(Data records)

- - - - -

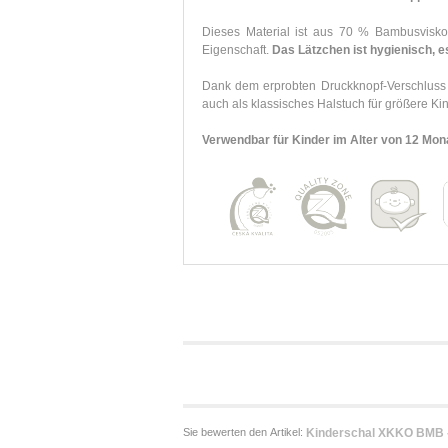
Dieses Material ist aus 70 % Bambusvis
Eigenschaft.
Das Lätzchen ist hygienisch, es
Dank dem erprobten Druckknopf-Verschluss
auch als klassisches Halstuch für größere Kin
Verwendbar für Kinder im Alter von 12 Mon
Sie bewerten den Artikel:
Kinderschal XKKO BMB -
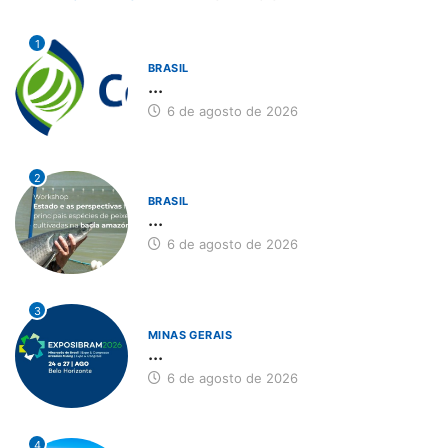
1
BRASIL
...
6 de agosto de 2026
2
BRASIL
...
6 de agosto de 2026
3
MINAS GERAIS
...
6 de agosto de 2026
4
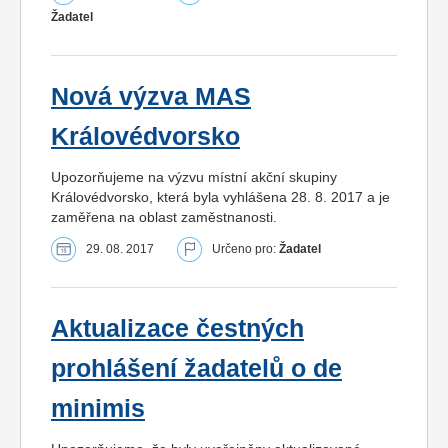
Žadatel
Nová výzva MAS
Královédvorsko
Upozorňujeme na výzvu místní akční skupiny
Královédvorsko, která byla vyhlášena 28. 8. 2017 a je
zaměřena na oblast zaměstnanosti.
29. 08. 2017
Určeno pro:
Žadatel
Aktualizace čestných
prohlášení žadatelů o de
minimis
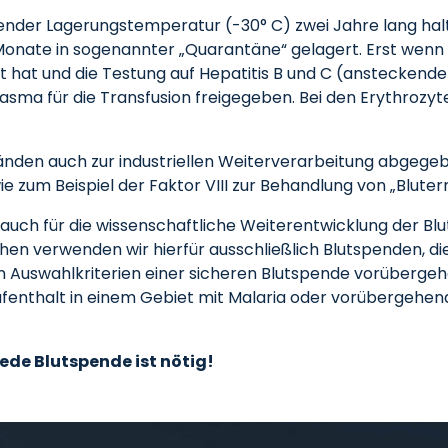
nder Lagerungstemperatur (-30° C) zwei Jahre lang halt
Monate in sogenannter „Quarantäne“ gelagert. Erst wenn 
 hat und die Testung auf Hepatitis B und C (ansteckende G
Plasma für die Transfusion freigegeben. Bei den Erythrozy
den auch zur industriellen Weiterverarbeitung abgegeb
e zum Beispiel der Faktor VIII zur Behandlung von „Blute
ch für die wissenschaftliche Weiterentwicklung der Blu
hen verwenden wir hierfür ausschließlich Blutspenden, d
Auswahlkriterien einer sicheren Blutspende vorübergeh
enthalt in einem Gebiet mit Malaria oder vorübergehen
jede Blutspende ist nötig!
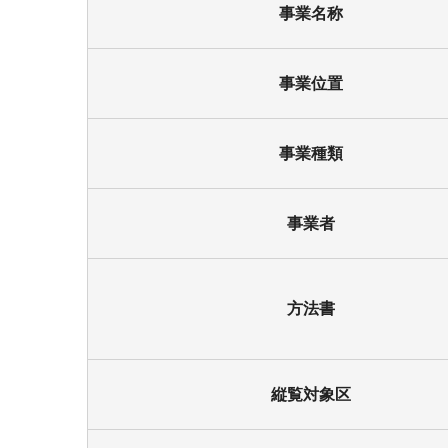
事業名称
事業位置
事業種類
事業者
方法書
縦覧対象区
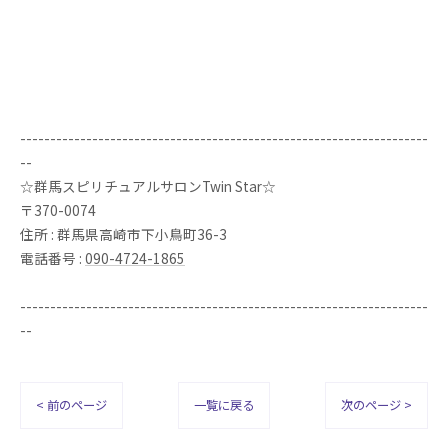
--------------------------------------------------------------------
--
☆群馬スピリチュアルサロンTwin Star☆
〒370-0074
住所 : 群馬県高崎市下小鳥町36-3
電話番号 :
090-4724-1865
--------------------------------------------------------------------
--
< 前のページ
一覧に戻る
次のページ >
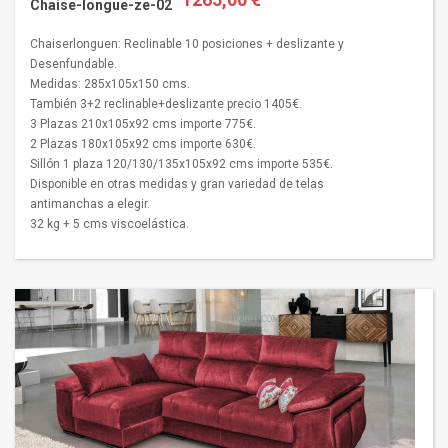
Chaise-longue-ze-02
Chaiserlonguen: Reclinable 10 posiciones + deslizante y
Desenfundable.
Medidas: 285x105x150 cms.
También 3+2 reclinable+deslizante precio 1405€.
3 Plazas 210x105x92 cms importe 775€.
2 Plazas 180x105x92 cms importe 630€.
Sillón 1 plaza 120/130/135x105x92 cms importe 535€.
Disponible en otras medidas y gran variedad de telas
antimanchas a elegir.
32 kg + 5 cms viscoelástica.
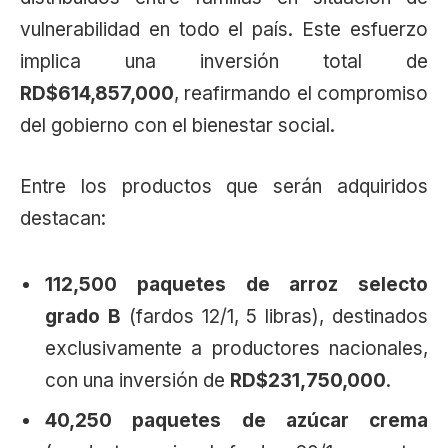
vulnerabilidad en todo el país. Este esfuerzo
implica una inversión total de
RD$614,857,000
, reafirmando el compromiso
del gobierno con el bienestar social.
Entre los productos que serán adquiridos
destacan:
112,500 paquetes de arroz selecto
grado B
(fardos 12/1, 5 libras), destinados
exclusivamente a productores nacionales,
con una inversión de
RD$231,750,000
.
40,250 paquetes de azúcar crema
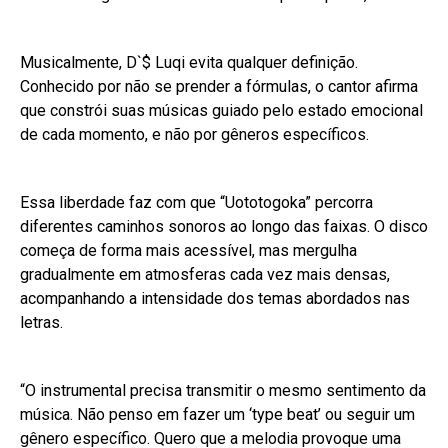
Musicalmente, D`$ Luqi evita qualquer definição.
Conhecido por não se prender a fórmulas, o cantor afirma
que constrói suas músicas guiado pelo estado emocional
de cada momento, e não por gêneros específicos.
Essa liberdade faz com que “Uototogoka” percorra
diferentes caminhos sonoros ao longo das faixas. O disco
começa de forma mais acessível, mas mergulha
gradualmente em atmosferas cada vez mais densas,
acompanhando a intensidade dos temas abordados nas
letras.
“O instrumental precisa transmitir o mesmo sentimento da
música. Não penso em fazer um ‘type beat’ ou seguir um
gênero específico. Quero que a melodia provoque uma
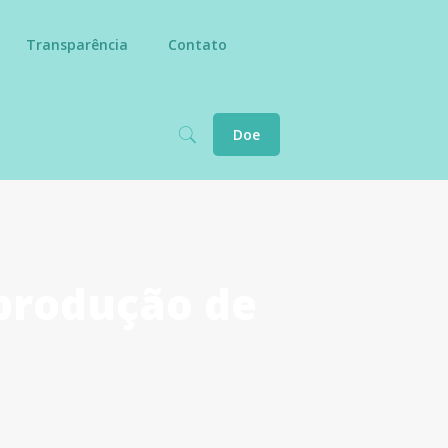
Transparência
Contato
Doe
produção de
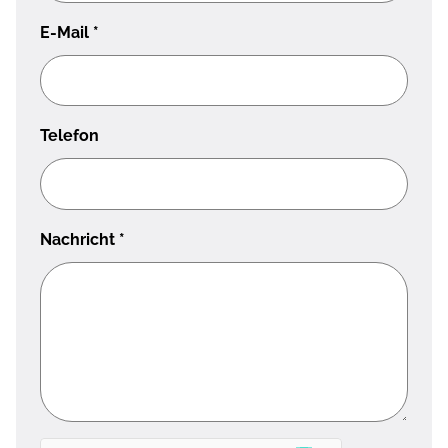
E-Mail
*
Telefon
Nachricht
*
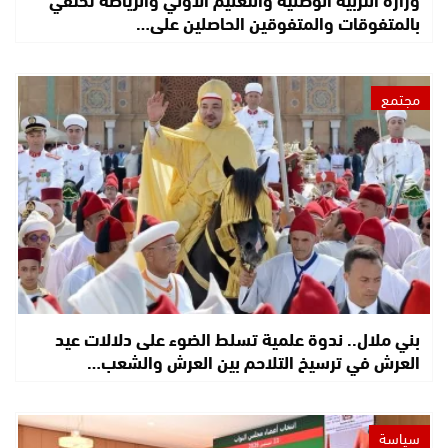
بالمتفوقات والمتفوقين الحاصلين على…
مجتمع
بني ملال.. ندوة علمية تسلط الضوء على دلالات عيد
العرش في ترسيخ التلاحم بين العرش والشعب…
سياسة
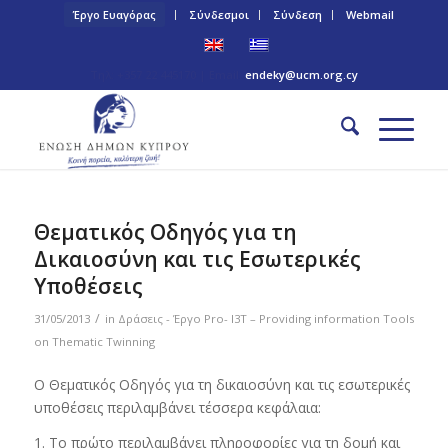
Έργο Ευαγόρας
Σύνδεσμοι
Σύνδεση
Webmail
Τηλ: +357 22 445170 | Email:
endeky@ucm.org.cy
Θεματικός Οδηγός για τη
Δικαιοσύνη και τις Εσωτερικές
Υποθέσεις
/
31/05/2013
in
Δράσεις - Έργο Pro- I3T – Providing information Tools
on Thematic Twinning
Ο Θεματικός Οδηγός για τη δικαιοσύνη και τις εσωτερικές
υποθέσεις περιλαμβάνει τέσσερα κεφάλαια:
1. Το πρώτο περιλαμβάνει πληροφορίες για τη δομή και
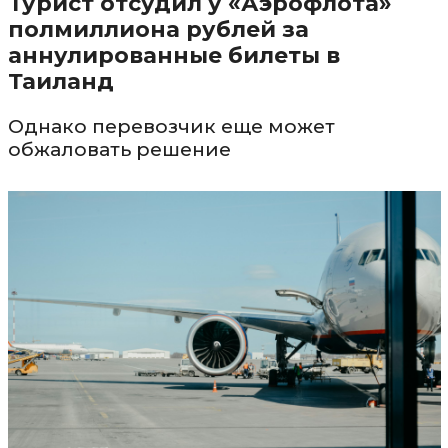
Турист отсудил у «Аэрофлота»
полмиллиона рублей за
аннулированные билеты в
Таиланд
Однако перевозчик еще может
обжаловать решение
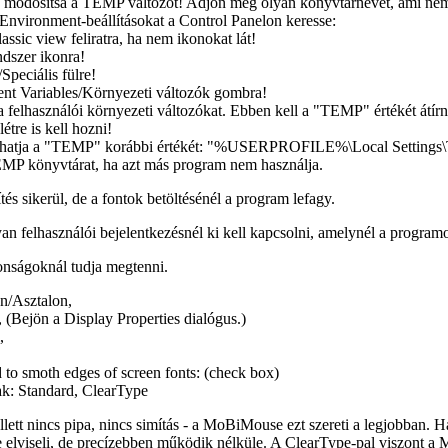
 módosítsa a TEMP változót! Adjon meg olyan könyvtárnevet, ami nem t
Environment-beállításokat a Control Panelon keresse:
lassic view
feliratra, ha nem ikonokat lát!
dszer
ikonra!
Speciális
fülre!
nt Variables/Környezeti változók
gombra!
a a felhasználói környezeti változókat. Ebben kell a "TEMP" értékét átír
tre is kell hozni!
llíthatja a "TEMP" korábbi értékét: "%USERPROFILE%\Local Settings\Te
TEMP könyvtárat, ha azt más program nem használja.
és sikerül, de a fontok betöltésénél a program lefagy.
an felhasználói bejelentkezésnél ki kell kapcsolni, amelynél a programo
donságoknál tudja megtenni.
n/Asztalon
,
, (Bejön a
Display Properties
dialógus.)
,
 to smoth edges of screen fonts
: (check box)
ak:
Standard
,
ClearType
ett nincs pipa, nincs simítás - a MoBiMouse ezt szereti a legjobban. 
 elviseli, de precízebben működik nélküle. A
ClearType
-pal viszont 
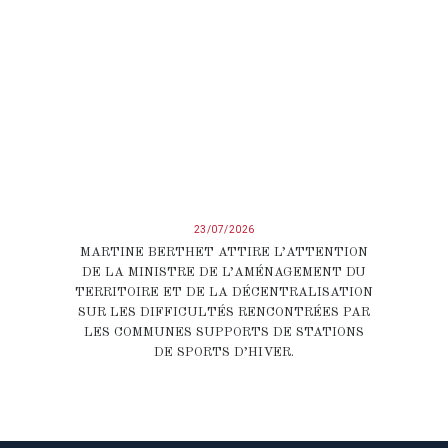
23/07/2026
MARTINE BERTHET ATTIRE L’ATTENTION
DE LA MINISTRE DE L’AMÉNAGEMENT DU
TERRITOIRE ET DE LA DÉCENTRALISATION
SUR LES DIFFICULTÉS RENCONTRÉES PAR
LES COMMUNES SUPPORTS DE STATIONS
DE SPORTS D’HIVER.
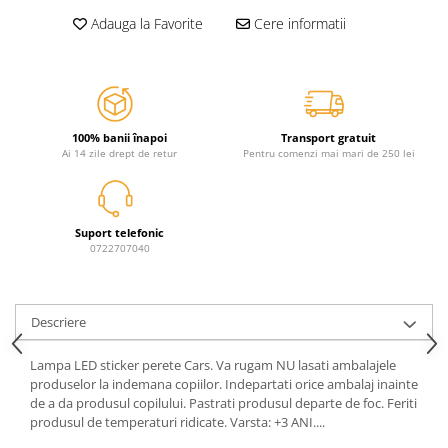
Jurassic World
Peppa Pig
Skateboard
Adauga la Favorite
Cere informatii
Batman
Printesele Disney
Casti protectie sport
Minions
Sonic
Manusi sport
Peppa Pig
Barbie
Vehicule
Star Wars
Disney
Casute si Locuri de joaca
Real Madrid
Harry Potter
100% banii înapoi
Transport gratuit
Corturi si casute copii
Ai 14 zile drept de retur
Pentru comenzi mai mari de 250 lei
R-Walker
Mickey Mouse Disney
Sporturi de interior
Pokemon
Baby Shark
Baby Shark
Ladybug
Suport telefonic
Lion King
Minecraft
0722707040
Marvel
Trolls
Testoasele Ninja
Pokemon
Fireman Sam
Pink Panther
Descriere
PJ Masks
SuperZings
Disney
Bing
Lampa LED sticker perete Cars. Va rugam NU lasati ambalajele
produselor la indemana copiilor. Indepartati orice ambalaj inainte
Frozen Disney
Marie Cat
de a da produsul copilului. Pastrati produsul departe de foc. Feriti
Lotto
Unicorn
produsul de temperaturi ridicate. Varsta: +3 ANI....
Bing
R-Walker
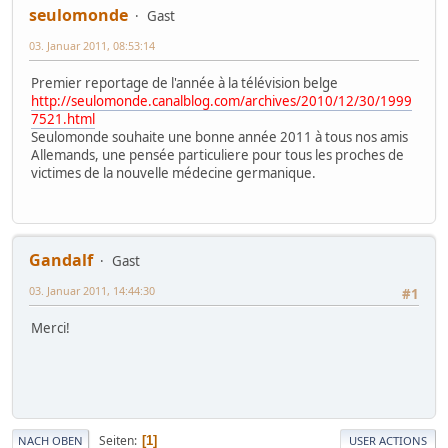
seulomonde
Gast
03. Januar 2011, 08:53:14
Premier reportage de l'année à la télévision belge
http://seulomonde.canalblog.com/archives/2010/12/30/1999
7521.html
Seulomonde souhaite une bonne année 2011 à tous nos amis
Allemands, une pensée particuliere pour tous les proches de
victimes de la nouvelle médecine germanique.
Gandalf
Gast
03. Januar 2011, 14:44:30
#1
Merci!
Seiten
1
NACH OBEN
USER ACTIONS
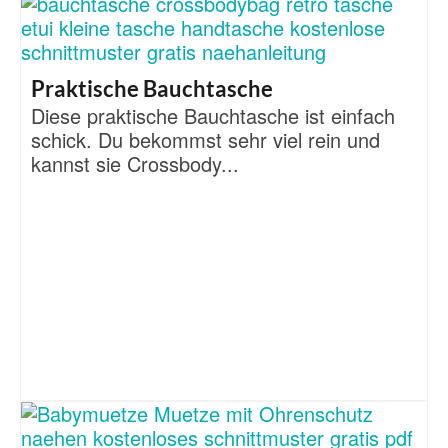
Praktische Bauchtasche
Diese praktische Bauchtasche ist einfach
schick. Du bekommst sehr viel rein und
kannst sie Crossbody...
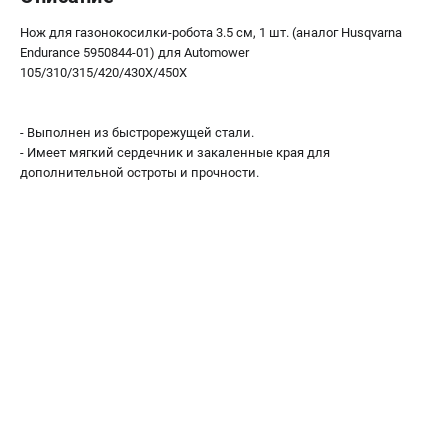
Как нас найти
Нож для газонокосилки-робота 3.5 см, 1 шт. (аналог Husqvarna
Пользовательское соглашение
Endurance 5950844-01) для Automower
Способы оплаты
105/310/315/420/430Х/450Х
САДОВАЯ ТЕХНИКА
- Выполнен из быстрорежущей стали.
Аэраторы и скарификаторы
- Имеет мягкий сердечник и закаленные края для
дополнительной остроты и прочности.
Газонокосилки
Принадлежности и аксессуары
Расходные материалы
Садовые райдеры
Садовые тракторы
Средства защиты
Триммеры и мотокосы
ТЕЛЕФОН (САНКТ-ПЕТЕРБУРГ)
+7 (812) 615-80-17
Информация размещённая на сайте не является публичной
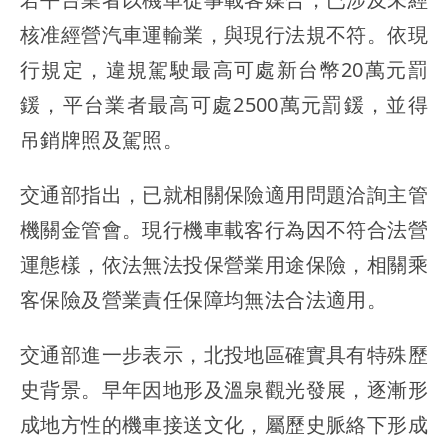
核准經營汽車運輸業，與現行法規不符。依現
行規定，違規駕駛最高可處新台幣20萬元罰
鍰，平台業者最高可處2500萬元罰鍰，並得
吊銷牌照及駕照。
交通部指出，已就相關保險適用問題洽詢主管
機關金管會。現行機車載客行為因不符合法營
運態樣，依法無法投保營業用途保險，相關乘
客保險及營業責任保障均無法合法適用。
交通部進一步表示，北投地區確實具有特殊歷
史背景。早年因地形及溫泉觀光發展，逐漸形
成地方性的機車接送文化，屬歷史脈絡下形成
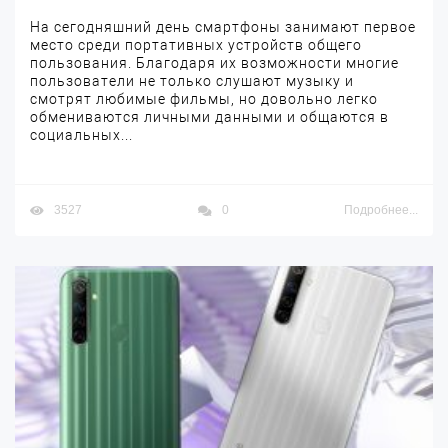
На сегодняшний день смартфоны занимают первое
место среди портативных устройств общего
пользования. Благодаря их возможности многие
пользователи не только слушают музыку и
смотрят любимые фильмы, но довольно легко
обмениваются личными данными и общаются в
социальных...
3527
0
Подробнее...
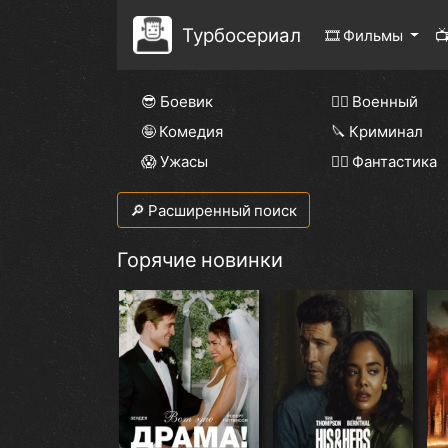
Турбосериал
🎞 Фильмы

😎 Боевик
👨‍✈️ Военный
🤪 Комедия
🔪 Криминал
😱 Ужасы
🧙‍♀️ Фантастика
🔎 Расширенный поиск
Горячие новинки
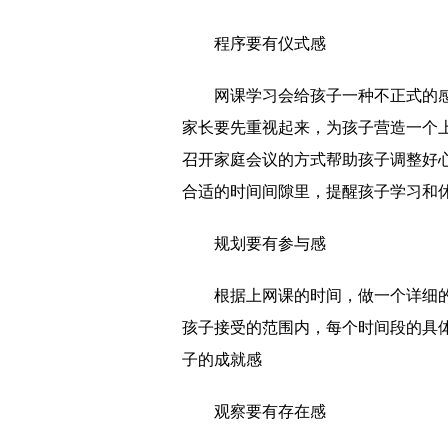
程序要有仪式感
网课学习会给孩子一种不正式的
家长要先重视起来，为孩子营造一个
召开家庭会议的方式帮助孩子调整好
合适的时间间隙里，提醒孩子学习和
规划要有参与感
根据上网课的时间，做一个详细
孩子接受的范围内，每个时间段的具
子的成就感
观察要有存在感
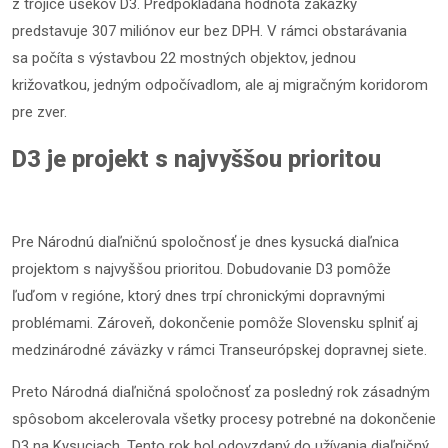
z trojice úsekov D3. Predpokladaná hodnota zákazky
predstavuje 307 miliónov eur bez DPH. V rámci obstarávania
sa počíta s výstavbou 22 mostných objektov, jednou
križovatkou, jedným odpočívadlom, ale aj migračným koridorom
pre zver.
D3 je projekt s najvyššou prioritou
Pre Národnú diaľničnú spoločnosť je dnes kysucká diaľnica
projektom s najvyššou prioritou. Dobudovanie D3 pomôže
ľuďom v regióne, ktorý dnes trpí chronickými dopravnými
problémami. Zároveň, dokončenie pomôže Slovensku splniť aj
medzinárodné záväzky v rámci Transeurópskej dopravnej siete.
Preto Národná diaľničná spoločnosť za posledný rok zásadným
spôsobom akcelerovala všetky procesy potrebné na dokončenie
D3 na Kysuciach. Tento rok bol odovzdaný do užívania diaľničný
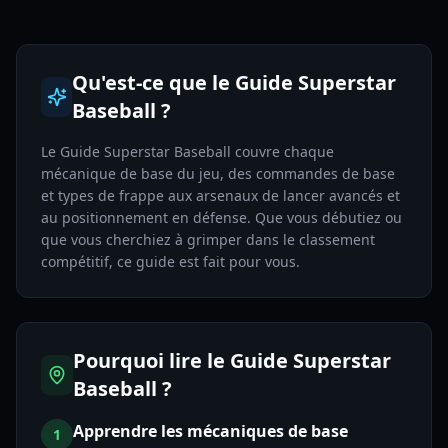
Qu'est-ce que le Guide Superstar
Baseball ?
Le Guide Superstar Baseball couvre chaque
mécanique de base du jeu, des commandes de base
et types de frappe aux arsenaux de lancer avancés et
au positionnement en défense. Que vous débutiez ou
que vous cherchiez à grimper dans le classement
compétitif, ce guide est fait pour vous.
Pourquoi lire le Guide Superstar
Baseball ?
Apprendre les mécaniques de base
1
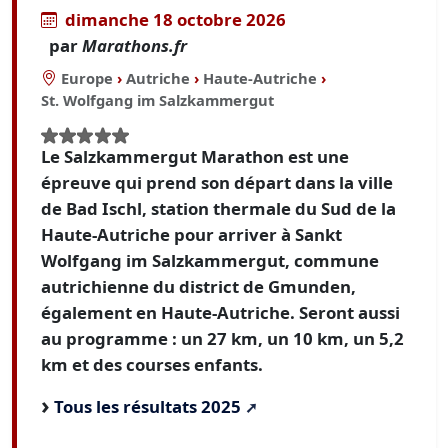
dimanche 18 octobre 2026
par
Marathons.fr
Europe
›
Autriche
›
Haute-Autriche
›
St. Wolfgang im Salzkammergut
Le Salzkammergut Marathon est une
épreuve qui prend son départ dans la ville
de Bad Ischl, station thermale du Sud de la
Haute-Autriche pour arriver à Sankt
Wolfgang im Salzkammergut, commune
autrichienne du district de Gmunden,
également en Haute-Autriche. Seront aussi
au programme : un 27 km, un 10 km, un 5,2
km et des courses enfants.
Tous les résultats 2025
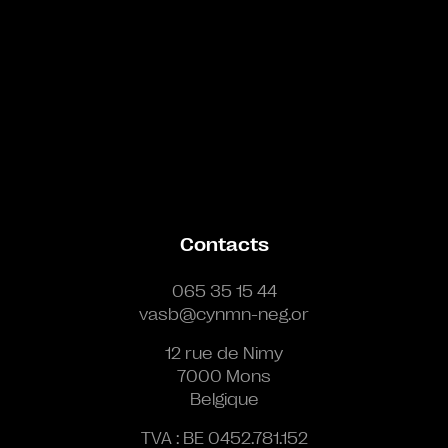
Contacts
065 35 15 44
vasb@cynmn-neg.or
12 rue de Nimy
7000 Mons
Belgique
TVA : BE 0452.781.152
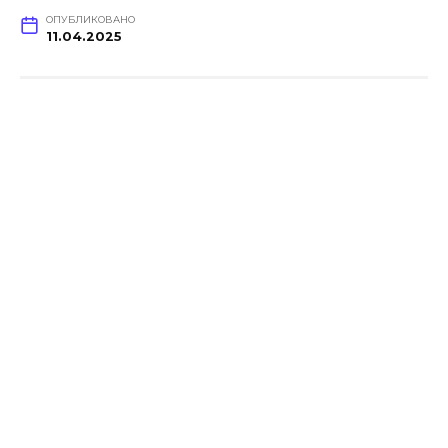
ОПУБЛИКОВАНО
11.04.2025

- - - - -

Exercise => Though the entries above contain pictures, none should be copied; reproduce only the lines between the one holding "victimes de la nouvelle médecine germanique." and the one holding "Как нас найти", inclusive, exactly as written.

Answer =>
victimes de la nouvelle médecine germanique.
Gandalf
Gast
03. Januar 2011, 14:44:30
#1
Merci!
Seiten
1
NACH OBEN
USER ACTIONS
Praktische Bauchtasche
Diese praktische Bauchtasche ist einfach
schick. Du bekommst sehr viel rein und
kannst sie Crossbody...
Как нас найти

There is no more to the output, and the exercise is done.